Given an array arr[] of size N that contains elements from the range [1, N], the task is to calculate the number of right shifts required for each element to reach its respective position if the array was sorted.
Examples: 
 

Input: arr[] = {1, 4, 3, 2, 5}, N = 5 
Output: 0 2 0 3 0 
Explanation: 
The sorted array is {1, 2, 3, 4, 5}. 
4 is at index 1, so right shift 2 times to reach index 3. (1->2->3) 
2 is at index 3, so right shift 3 times to reach index 1. (3->4->0->1) 
All the other elements are at their respective positions in the sorted array.
Input: arr[]={2, 4, 3, 1, 5}, N = 5 
Output: 2 1 0 2 0 
 

 

 

Approach: 
The idea is to calculate the difference between the actual position and the sorted position of each element of the array. As the elements are from 1 to N, the sorted position of each element can be determined without sorting the array. The sorted position of each element is given by (arr[i]-1). Therefore, the number of right shifts is given by (arr[i] – 1 – i + N) % N.

Below is the implementation of the above approach:
 

C++




// C++ Program to implement
// the approach
#include <bits/stdc++.h>
using namespace std;
 
// Function to find the right
// shifts required for each
// element to reach its sorted
// array position in A[]
void findShifts(int A[], int N)
{
    // Stores required number of
    // shifts for each element
    int shift[N];
 
    for (int i = 0; i < N; i++) {
 
        // If the element is
        // at sorted position
        if (i == A[i] - 1)

================

* _WORK TASK 1_:
Output the entries word for word, starting at the line that contains "smacentral@yahoo.com" and ending with the last line of the entries, without the pictures.

================

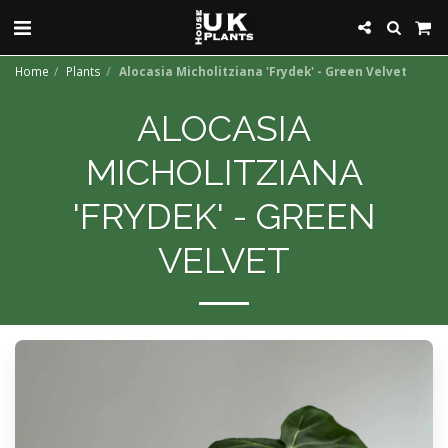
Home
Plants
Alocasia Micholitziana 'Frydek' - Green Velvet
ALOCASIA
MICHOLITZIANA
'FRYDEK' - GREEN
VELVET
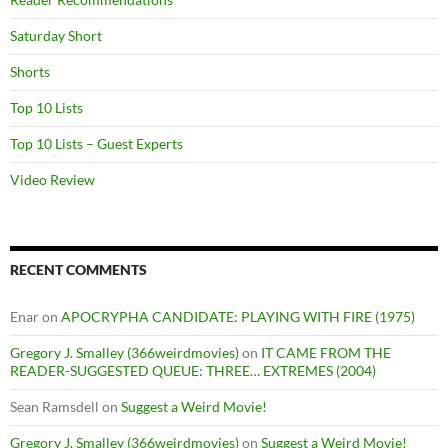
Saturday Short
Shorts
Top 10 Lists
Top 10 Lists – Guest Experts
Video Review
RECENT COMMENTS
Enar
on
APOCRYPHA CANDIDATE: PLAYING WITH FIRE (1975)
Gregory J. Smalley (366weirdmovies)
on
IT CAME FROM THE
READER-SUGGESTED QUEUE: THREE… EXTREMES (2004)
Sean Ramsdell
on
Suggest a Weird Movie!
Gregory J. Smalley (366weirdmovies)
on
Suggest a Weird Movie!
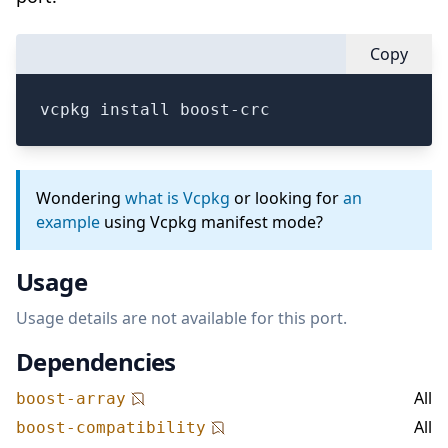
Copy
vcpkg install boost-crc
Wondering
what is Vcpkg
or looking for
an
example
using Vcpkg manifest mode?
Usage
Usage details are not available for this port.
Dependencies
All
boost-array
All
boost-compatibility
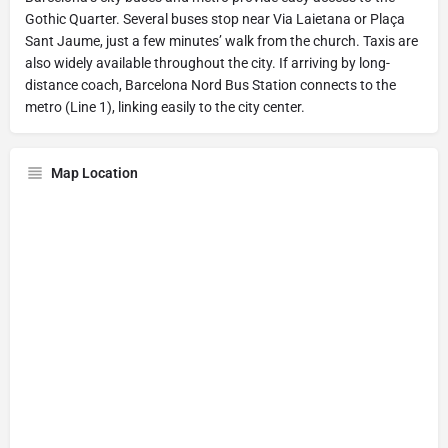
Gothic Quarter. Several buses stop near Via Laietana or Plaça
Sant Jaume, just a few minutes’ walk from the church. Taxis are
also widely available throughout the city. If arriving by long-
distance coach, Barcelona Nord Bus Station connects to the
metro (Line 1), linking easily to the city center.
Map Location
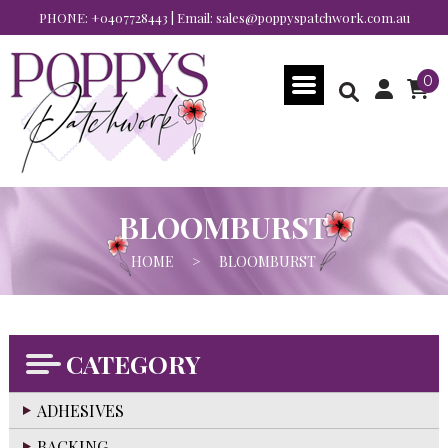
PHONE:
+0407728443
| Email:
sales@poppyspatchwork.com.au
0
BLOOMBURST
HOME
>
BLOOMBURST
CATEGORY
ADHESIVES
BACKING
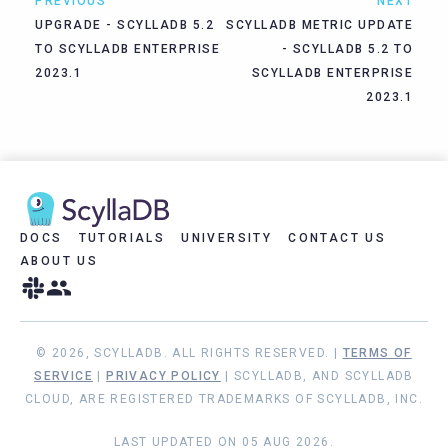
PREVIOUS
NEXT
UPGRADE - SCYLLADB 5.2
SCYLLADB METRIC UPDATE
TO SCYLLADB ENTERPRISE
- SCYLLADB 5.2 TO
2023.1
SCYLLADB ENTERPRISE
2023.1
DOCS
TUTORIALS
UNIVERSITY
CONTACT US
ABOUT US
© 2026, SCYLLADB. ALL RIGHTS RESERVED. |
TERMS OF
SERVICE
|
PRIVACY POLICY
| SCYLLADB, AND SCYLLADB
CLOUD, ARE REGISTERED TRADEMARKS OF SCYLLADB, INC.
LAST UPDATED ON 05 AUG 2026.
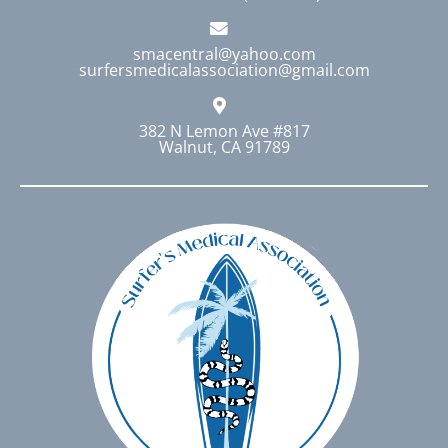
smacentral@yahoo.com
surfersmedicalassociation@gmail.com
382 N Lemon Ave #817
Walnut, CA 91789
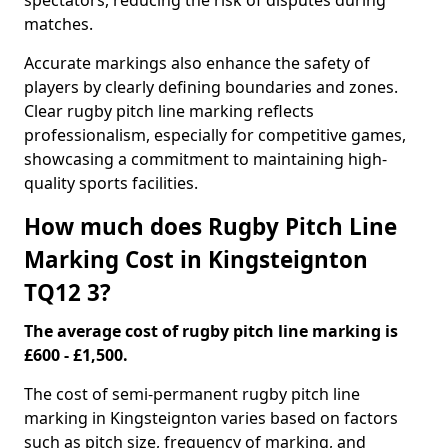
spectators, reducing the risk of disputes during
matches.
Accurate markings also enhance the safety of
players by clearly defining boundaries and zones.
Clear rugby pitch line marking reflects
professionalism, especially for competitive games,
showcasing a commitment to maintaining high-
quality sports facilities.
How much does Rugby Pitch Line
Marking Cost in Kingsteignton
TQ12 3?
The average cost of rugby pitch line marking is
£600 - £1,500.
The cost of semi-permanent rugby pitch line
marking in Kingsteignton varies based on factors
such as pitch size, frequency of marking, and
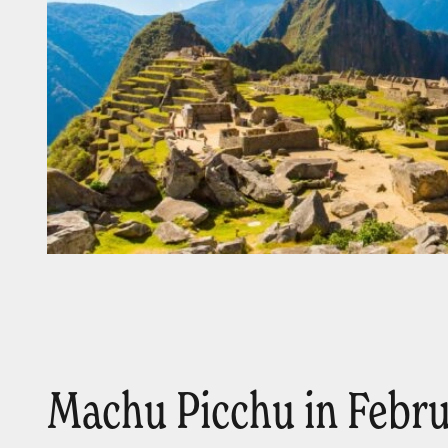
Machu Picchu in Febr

================

* _WORK TASK 2_:
Return the passage of the array-shift text verbatim, starting at "4 is at index" and ending at "the sorted array.".

* _ANSWER AREA 1_:
smacentral@yahoo.com
surfersmedicalassociation@gmail.com
382 N Lemon Ave #817
Walnut, CA 91789
spectators, reducing the risk of disputes during
matches.
Accurate markings also enhance the safety of
players by clearly defining boundaries and zones.
Clear rugby pitch line marking reflects
professionalism, especially for competitive games,
showcasing a commitment to maintaining high-
quality sports facilities.
How much does Rugby Pitch Line
Marking Cost in Kingsteignton
TQ12 3?
The average cost of rugby pitch line marking is
£600 - £1,500.
The cost of semi-permanent rugby pitch line
marking in Kingsteignton varies based on factors
such as pitch size, frequency of marking, and
Machu Picchu in Febr

* _ANSWER AREA 2_:
4 is at index 1, so right shift 2 times to reach index 3. (1->2->3) 
2 is at index 3, so right shift 3 times to reach index 1. (3->4->0->1) 
All the other elements are at their respective positions in the sorted array.